After disinfecting, rinse under running water.
Remove excess water by air drying or drying with compressed air into a plastic-lined garbage can.
Note: Impressions that arrive with embedded appliances or items mounted on casts must be disinfected again after the items have been separated.
Repairs or relines. In addition to disinfecting upon receipt, once you've completed grinding, you must disinfect again, following the same steps. In addition, here are some tips to help you prevent cross contamination:
Use suction when grinding. Be sure to use a vacuum system that's in good working order and cleaned regularly.
Keep the area and tools for pumicing and polishing separate from new work.
Add disinfectant to the pumice.
Change and disinfect all tools between cases.
Pre-measure pumice into small paper cups for each case and never reuse it.
Bacteria breed in warm, dark, damp environments and pressure or repair pots meet all three criteria. Rather than putting a denture repair or other appliance directly into a pressure pot, put the appliance into a bag or other container with water and place into the pot. If repairs are not contained in this manner, disinfect the pot between repairs.
If a case is sent for try-in, remember to disinfect it when it's returned to the lab.

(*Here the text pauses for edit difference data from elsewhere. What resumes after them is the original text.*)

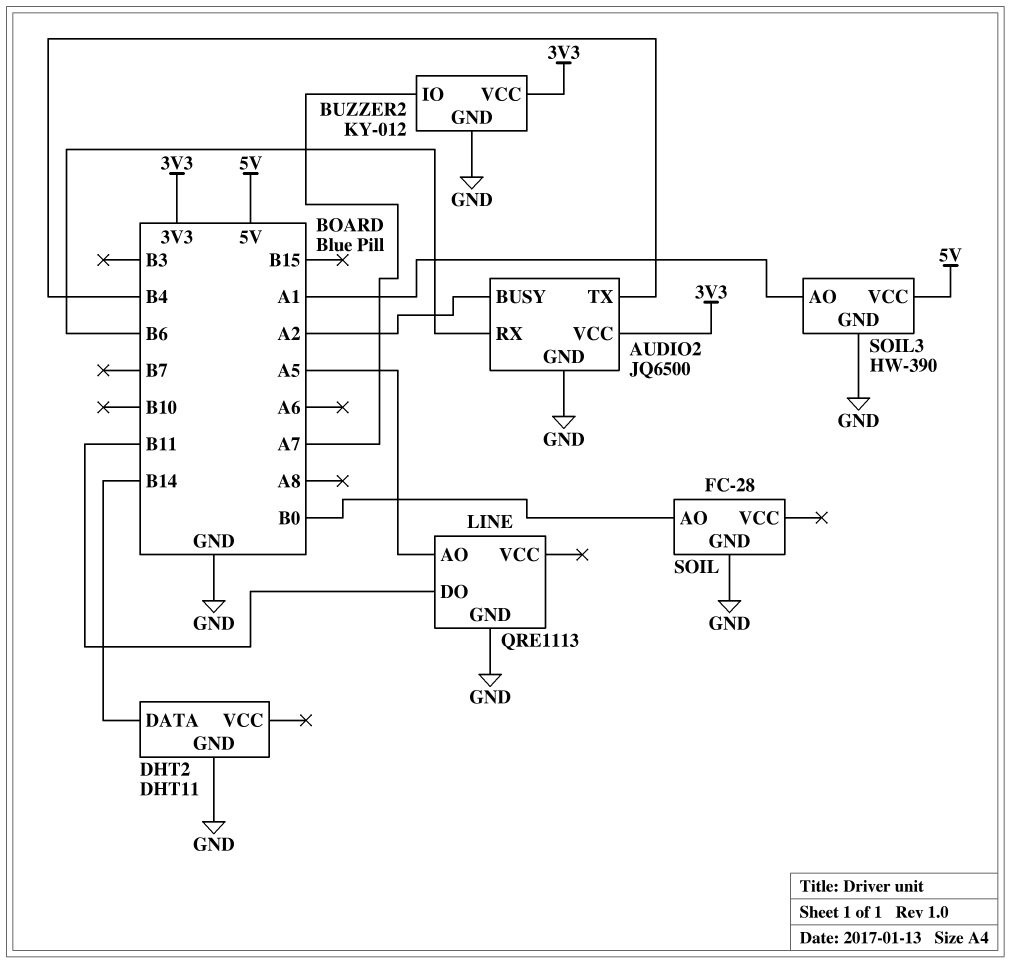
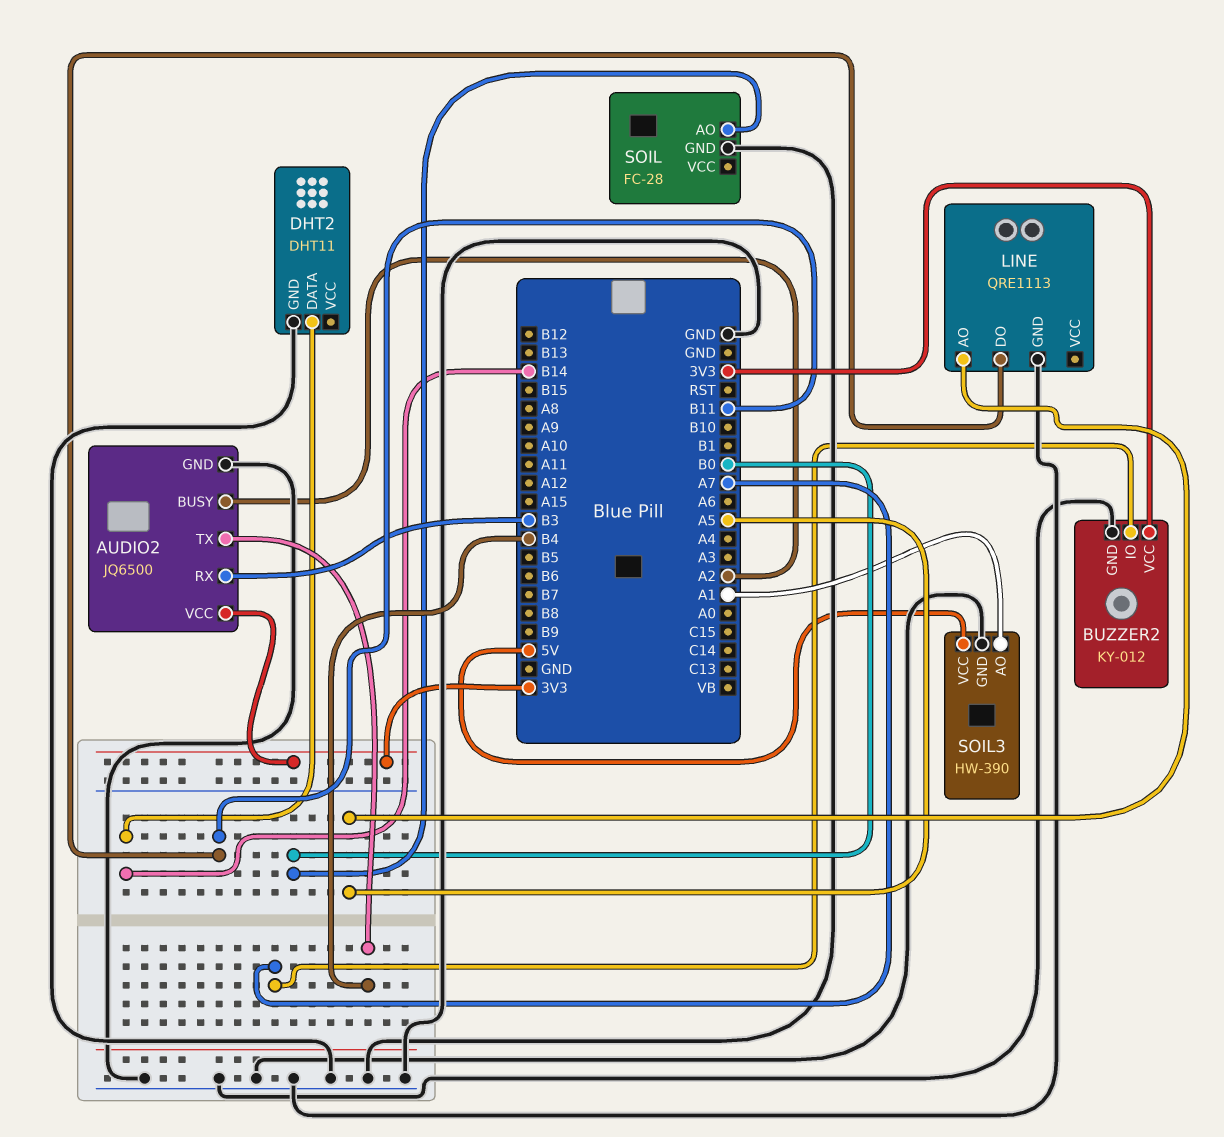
AUDIO2 pin RX: B6 -> B3

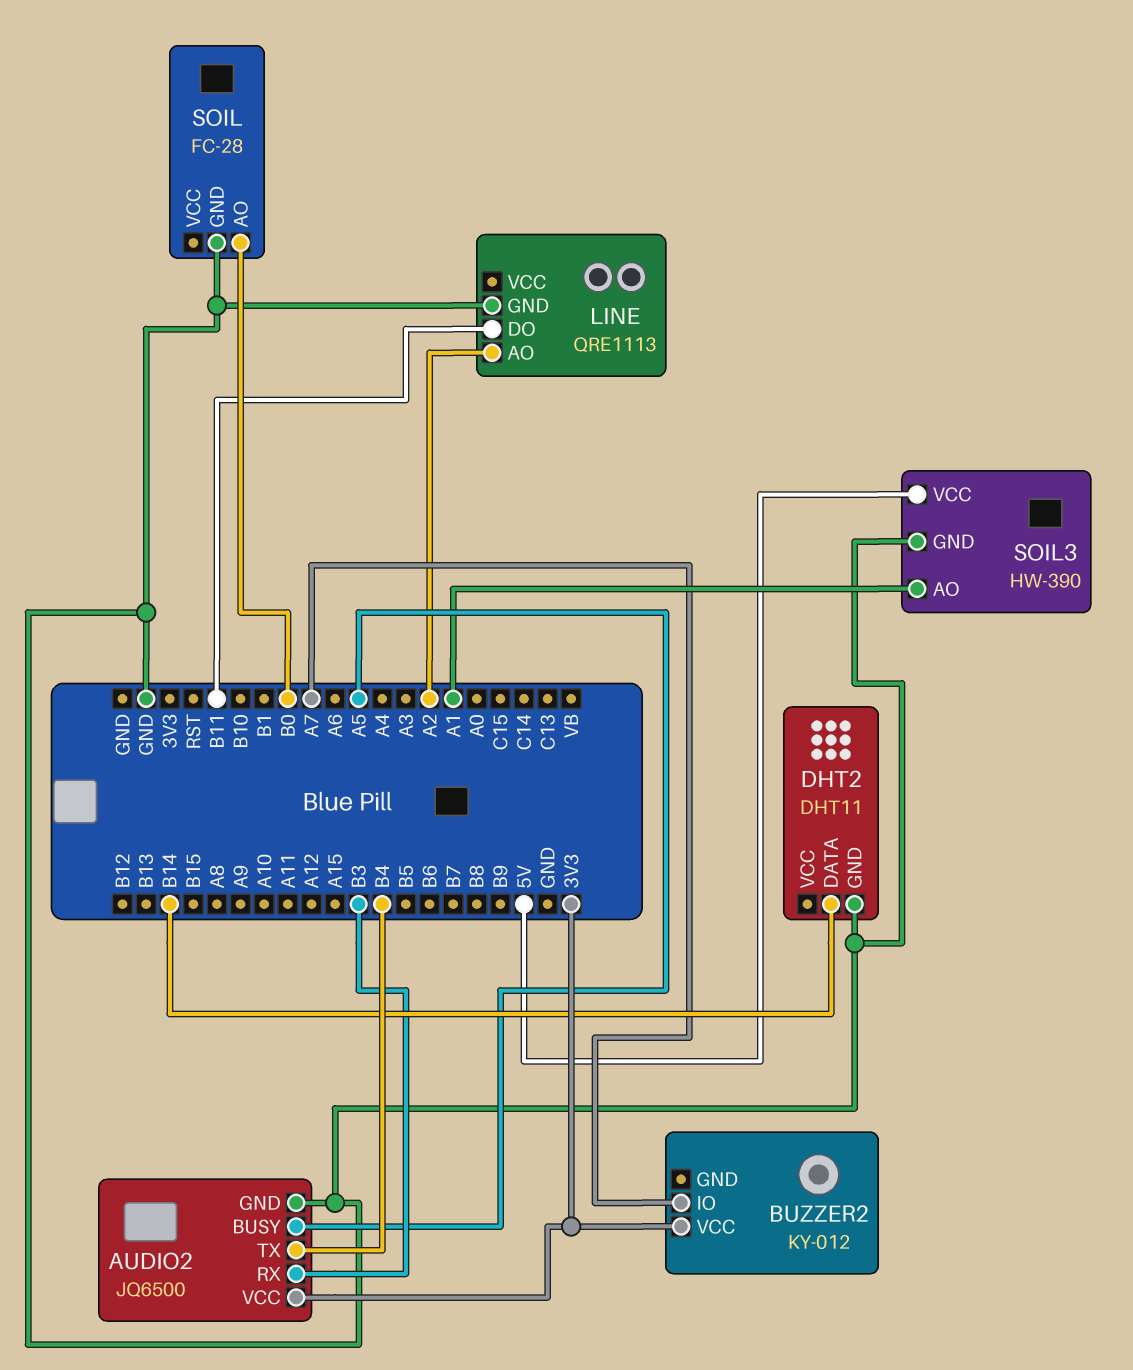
AUDIO2 pin BUSY: A2 -> A5
BUZZER2 pin GND: GND -> none
LINE pin AO: A5 -> A2

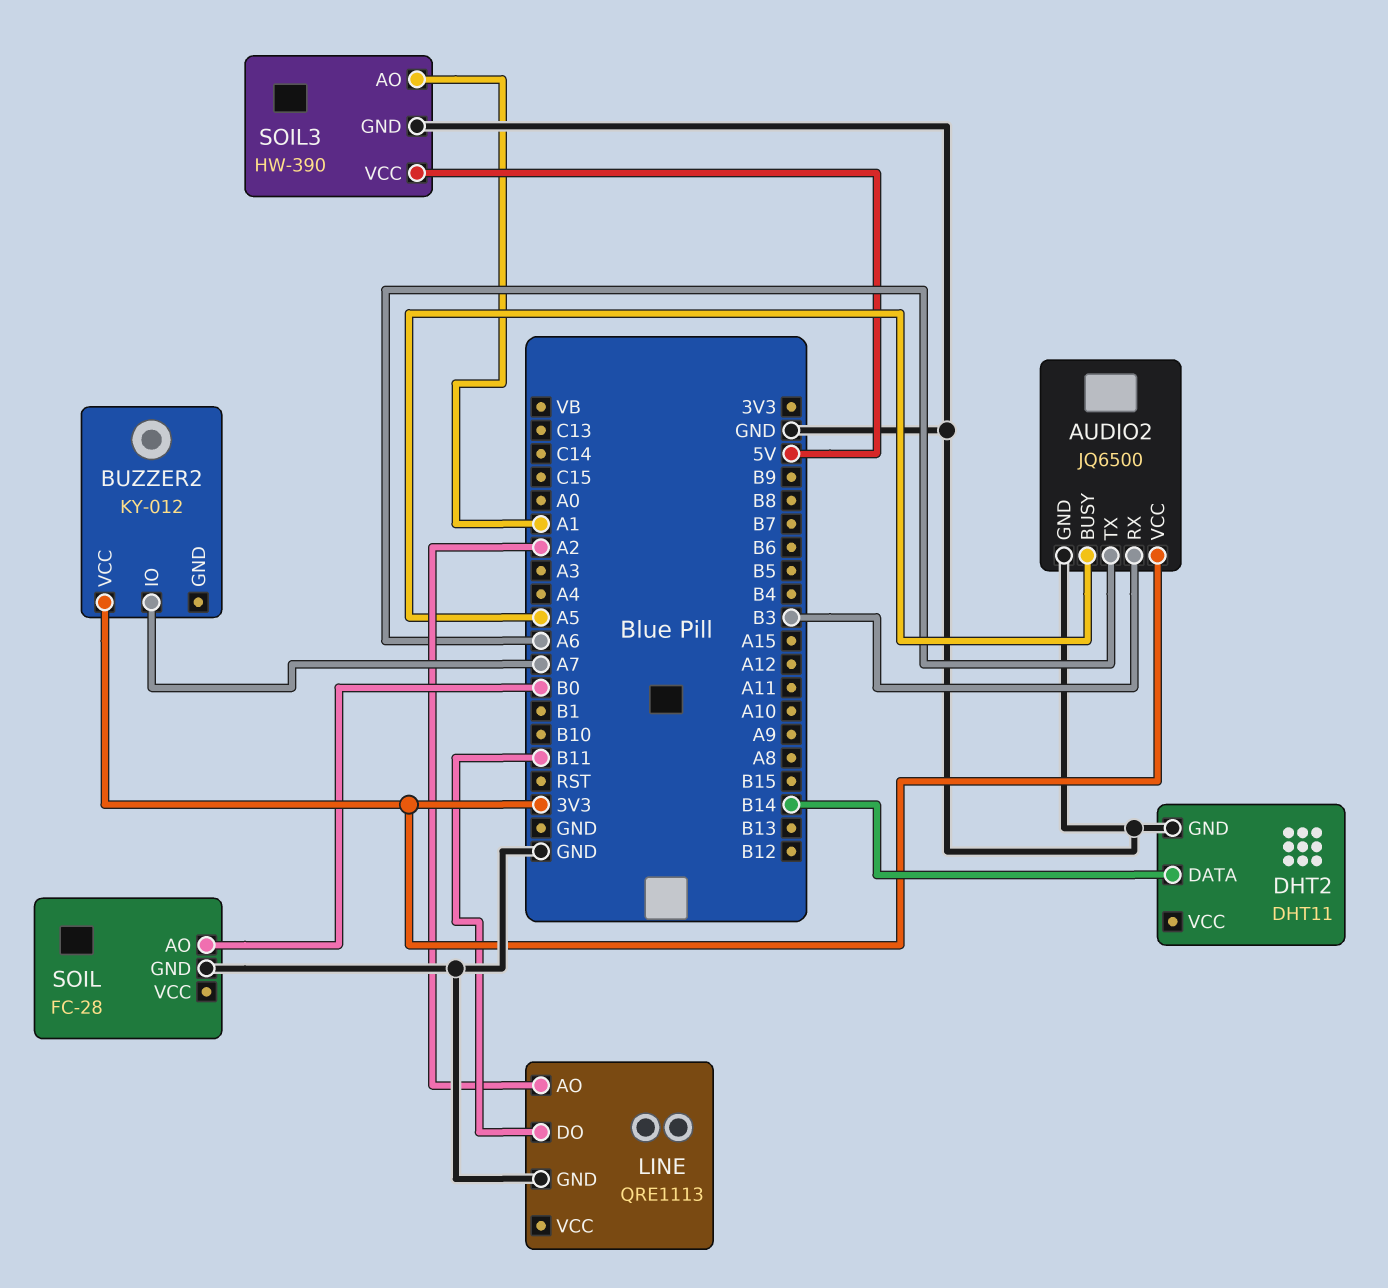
AUDIO2 pin TX: B4 -> A6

Fractured ceramic crowns or bridges must be decontaminated prior to grinding or dressing back. Safelink recommends immersing in an appropriate disinfectant or placing in a porcelain furnace at 350°F for one hour.
Shade guides, brushes, stain palettes and any other items that may have been exposed to contamination by the patient must be disinfected upon receipt. Use the general procedure outlined under "Impressions".
Clinically poured models. Disinfecting clinically poured models is difficult because the model may contain infectious organisms. A generally accepted protocol is to soak it for 10 minutes in iodophore, a quaternary (quat) ammonium chloride-containing product or other quat solution. It's important not to use a disinfectant that will distort the model. Technicians should look for any sign of distortion like pitting or powdery residue. When trimming the dies, employees should wear dust masks and protective eyeware, use an adequate dust collection system and wash their hands before and after trimming.
Outgoing cases should be disinfected prior to going back to the dental office—there is a potential for cases to be contaminated as they travel through the lab.
Follow the basic disinfection steps outlined above.
Rinse the finished restoration under running water.
Disinfect. Follow your particular disinfectant manufacturer's recommended technique and time frame. Christensen recommends using the same glutaraldehyde method as described earlier for incoming impressions. One exception: indirect resin restorations. "The coloring agents in glutaraldehyde could be absorbed and result in discoloration," says Christensen. For these restorations, she recommends simply spraying with Lysol.
If a crown has to go back to the dental office mounted on the model, be sure to spray-disinfect the model as well.
Put on clean gloves to remove the restoration.
Package it appropriately (i.e., sealed bag and tamper-evident container).
Include a note or sticker on how the case has been disinfected.
If your laboratory is working with glutaraldehyde, there are certain precautions you need to take:
Glutaraldehyde is toxic, strongly irritating to the nose, eyes and skin and can cause allergic contact dermatitis. Be sure to work in a properly ventilated area and wear the proper personal protective equipment. Since the chemical can break down latex gloves, try vinyl or nitrile gloves instead.
Do not use spray glutaraldehyde products.
Read over your material safety data sheet (MSDS) for other precautions that may be specific to your chemical.